Hello, new to the forum. I'm losing my damn mind. I've searched night and day for help, watched countless youtube videos, yet I'm still beyond lost. I'll try to keep this clear and concise.

I have a 2018 F150, non Sony, with nav. 

Rear speakers are tapped leading to the LC2i.

Amp is a Pioneer GM-D8601, sub is Pioneer TS-SW2502S4.


I will try my best to layout what I know, and my confusion. 

My F150 doesnt seem to have any bass rolloff, so I am leaving the Accubass threshold UP, and the Accubass knob DOWN. What is left is the LEVEL and BASS knob. The LEVEL knob will control signal to amp, the bass will control the amount of bass to the sub, correct?
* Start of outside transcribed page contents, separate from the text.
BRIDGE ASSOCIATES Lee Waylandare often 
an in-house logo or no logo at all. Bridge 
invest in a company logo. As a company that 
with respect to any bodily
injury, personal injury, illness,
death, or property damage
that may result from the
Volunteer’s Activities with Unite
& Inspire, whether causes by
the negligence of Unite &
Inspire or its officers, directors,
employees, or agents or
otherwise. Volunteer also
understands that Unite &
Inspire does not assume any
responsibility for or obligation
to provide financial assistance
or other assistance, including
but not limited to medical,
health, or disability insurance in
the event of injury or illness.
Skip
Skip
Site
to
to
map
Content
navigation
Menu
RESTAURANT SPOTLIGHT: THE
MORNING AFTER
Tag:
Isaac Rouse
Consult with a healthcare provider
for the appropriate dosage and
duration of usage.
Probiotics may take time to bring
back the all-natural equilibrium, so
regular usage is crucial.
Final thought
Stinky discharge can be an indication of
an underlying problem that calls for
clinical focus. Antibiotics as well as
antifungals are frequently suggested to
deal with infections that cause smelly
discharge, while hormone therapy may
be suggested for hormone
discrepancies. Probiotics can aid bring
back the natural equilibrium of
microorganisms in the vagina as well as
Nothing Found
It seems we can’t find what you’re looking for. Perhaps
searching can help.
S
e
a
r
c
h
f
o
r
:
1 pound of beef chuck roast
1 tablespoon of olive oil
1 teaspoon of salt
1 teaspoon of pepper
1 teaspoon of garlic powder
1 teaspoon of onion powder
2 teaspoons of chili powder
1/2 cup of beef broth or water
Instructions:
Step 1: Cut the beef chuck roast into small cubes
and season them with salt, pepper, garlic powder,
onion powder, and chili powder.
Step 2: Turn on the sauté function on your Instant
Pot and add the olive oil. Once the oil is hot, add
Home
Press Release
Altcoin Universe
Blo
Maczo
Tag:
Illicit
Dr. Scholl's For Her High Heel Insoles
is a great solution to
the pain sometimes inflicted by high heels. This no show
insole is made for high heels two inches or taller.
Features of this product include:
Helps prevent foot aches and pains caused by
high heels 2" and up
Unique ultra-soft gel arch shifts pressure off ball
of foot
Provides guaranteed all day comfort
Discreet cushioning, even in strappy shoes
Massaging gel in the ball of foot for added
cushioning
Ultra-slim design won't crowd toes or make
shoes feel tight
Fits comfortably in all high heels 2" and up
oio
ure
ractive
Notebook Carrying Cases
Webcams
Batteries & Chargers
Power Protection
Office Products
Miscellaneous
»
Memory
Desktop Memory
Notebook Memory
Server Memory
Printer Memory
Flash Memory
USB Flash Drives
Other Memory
1. Set the gain on the amp first? I tuned everything flat in truck, gain and low pass down, turned up music and started adjusting gain. Bass just kicks in from sub so I don't really know when it distorts because its just a lot of bass. Am I supposed to disconnect the sub for gain adjustment?

2. Tried using DMM, it just reads 28.8 ALL THE TIME, I can adjust gain and nothing happens with the reading.

3. If I do just set the gain to a decent setting like the normal 4V setting, and then go to the LC2i, the bass knob from all the way left to slightly right instantly kicks bass online, so how do I know how much I can push without damaging sub?

4. Shouldn't I be tuning with my stock head unit at the middle settings, so I can turn bass down? Messing with mid and treble seems to make it sound better but everywhere I read says not to touch it?


5. If I tune the LC2i without amp hooked up, I do get maximize light playing pink noise at 70% volume, but the level and bass are almost maxed out when I do this level. So if I hook sub back up, it would be insanely loud.

Basically, is there a clear easy way to explain what I need to do? My only concerns are not blowing any of my equipment. I listen to a lot of rock, and I really want the punch of the drum. Rap/house music sounds fine. I might be overthinking this, but I just can't seem to find a whole lot of information on the LC2i.


----------



## miniSQ (Aug 4, 2009)

Funny, i was just watching this video last night...hope it helps.

https://www.youtube.com/watch?v=8F4Uu9lWcFU


----------